In a quote in the press release, Alan Masarek, CEO, Avaya refers to the acquisition as a “tuck-in,” a term typically applied to purchases for technology. But he goes on to discuss that it will bring  “world-class engineering talent into Avaya’s engineering organization.” While Edify’s chief technology officer, David Funck, has not been with Edify long (8 months), I have known him for several years as a solid product executive with a strong track record in the contact center.

Having followed Edify since its inception, I can also attest to the fact that there is world-class marketing and sales talent at Edify as well. Tony Lama, CEO, Edify was a sales leader for Aspect (now Alvaria), AWS Amazon Connect and Twilio Flex.  I have worked closely with Candace Sheitelman, CMO, in this market for over 20 years, at Concerto, Aspect, and Edify. While not discussed in the announcement, my guess is that all of the employees of Edify will be offered employment at Avaya and most will accept.

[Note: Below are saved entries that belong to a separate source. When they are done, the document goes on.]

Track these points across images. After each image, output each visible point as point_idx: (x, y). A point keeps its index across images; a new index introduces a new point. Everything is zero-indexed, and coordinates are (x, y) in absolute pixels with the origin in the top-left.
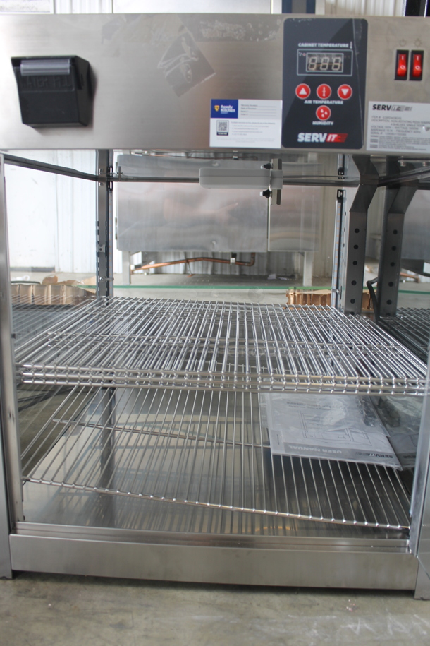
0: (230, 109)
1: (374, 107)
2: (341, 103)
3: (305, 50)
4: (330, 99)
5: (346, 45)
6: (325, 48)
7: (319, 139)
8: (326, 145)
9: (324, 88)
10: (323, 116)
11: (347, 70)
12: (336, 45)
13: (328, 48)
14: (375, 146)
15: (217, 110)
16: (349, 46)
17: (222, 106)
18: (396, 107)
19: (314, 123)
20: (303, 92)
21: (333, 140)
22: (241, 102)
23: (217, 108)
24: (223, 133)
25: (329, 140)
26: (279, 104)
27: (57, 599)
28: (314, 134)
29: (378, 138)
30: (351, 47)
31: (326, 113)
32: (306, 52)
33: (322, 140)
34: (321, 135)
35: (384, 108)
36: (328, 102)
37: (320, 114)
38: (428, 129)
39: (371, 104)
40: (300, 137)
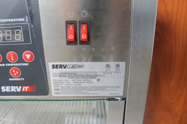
1: (53, 67)
2: (27, 64)
4: (18, 62)
5: (23, 20)
6: (6, 23)
7: (16, 89)
8: (22, 94)
9: (11, 54)
10: (15, 74)
11: (27, 39)
12: (14, 20)
13: (8, 22)
14: (59, 93)
16: (25, 20)
18: (71, 66)
19: (10, 79)
21: (26, 90)
25: (23, 90)
28: (12, 87)
29: (60, 88)
30: (27, 21)
31: (17, 72)
33: (19, 90)
34: (17, 87)
35: (61, 66)
36: (17, 65)
38: (98, 80)
39: (51, 65)
40: (3, 89)
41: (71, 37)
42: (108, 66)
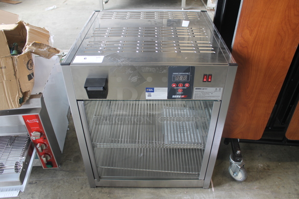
0: (152, 90)
2: (186, 88)
3: (175, 75)
4: (182, 87)
6: (181, 74)
7: (179, 97)
11: (188, 80)
12: (185, 73)
14: (196, 98)
15: (147, 90)
17: (149, 89)
18: (203, 89)
19: (177, 93)
20: (174, 85)
22: (155, 88)
24: (150, 96)
26: (166, 89)
27: (110, 193)
28: (177, 96)
29: (196, 96)
30: (189, 74)
31: (181, 91)
35: (199, 89)
37: (179, 91)
38: (212, 94)
39: (195, 88)
40: (173, 97)
41: (205, 80)
42: (216, 89)
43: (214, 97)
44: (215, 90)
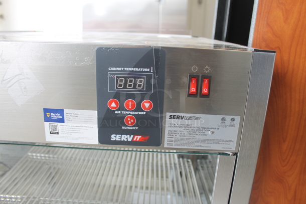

I see this acquisition as a contact center market consolidation move, similar to Nextiva’s acquisition of Thrio earlier this year. Both Edify and Thrio were helmed by entrepreneurial leaders with forward-thinking visions of what the next generation of cloud communications technology could be. Both companies’ platforms were built by teams of outstanding contact center and enterprise communications engineers using the latest and greatest tools available.

The final commonality between Edify and Thrio is the one that led to each being acquired by companies with large installed bases of customers and years-long channel partnerships. While each had built a great technology stack, they were faced with a market difficult to break into - crowded with larger incumbents with established reputations. Acquisition was the only play they had to get their technology in front of a wider customer base.

The acquisition is a great signal to the market that Avaya is executing its plan to deliver innovative customer experience to its existing and prospective customers, quickly. I do not imagine it will be long before Avaya is ready to present a new roadmap for AXP that includes Edify capabilities. As is often the case, I believe Avaya will find assets in the Edify CX platform beyond what can be learned during an acquisition process – when they are able to dive into the breadth of its capabilities. Also, the company has hinted that there will be a continued interest in augmenting and accelerating key customer experience capabilities. Translation: their buying spree may not be over!

It is easy to say your financials are all in order, but an acquisition is a strong outward signal that Avaya has both the strategic and financial wherewithal to invest in success.